--- AVAILABLE DATA Enclosed Below ---

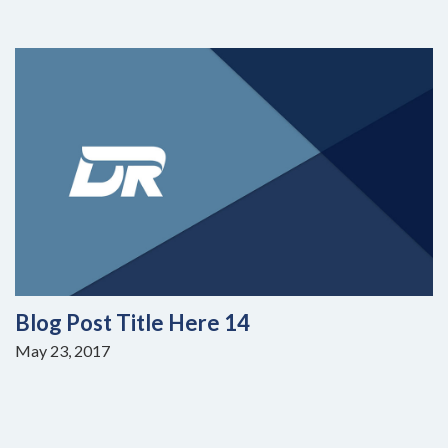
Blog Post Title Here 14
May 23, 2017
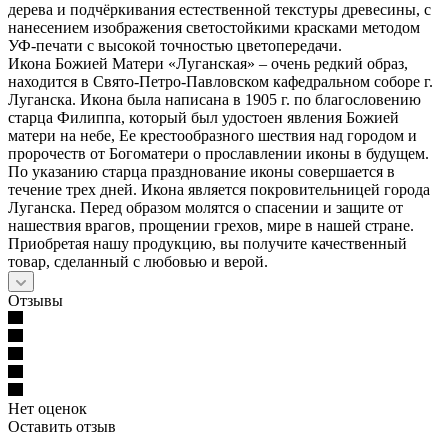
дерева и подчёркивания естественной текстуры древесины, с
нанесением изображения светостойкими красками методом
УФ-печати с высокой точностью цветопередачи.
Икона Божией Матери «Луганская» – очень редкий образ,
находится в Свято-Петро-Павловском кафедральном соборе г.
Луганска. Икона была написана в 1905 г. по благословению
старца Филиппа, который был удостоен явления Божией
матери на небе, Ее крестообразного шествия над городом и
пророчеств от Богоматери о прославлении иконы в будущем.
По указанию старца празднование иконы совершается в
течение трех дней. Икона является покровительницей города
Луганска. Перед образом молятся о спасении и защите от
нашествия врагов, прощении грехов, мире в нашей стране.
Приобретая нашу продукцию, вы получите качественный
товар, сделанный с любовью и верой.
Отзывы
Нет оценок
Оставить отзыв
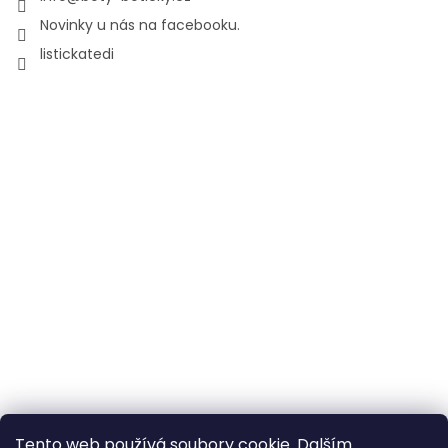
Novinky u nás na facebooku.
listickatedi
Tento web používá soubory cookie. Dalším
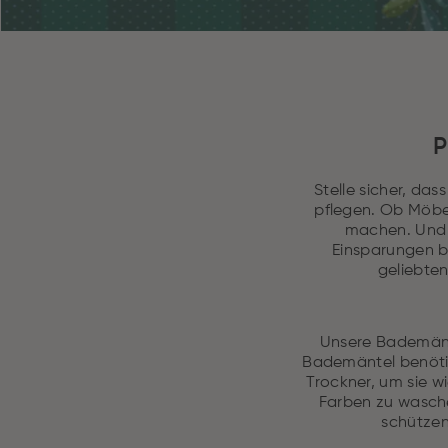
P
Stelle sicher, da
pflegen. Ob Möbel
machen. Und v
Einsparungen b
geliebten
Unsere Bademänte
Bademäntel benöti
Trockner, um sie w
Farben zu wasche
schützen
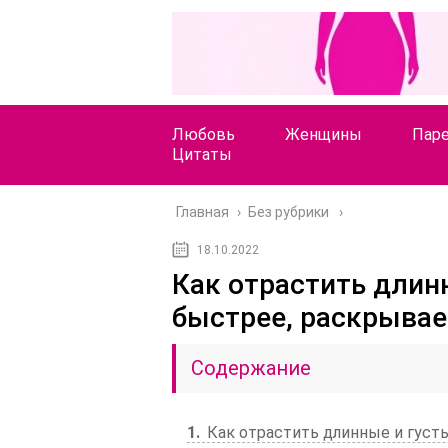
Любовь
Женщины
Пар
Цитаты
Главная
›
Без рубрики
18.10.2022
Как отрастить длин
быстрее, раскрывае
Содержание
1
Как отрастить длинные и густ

--- End of Enclosed AVAILABLE DATA ---
--- AVAILABLE DATA Enclosed Below ---

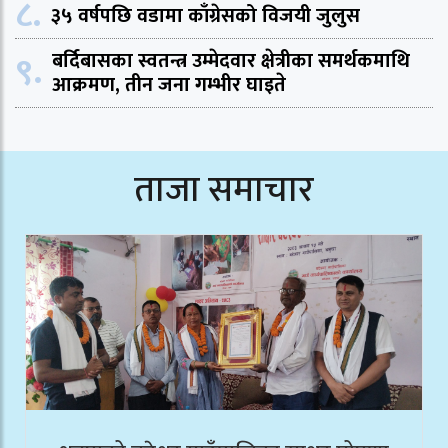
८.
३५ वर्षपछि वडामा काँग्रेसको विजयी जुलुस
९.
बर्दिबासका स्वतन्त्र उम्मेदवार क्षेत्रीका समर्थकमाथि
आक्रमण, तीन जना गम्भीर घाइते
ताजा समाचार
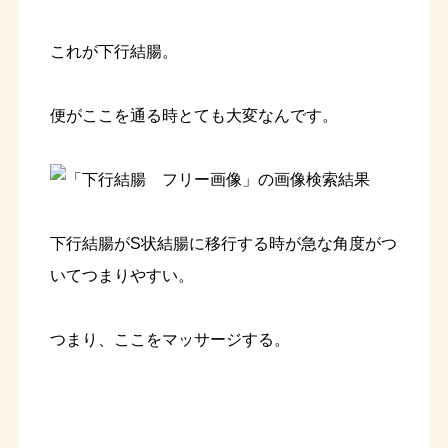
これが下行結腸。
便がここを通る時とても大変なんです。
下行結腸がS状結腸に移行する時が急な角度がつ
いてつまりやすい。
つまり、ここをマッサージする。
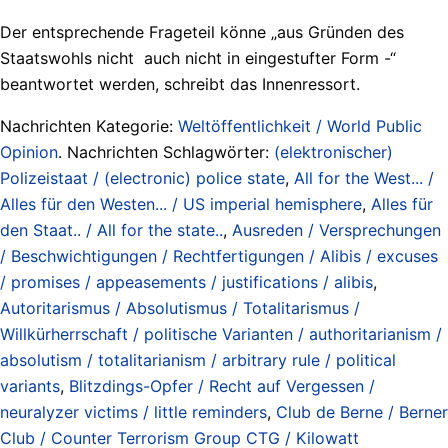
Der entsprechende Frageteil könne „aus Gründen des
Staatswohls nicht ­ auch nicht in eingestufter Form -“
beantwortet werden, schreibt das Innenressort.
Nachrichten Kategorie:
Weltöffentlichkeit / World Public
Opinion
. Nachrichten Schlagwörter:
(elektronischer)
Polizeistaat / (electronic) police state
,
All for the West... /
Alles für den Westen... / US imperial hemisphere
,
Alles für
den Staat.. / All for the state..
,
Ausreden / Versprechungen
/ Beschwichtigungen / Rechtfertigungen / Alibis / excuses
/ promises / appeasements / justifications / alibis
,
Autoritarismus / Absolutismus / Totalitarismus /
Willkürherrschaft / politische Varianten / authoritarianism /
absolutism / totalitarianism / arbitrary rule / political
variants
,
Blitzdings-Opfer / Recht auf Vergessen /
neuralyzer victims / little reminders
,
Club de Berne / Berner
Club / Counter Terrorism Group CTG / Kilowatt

--- End of Enclosed AVAILABLE DATA ---

• **DIRECTIONS**: With the pictures removed from your copy, retype the lines above from the one that contains "Приобретая нашу продукцию, вы" through the one that contains "Farben zu wasche", exactly.

• **ANSWER FOR THE TASK**:
Приобретая нашу продукцию, вы получите качественный
товар, сделанный с любовью и верой.
Отзывы
Нет оценок
Оставить отзыв
Novinky u nás na facebooku.
listickatedi
Tento web používá soubory cookie. Dalším
P
Stelle sicher, da
pflegen. Ob Möbel
machen. Und v
Einsparungen b
geliebten
Unsere Bademänte
Bademäntel benöti
Trockner, um sie w
Farben zu wasche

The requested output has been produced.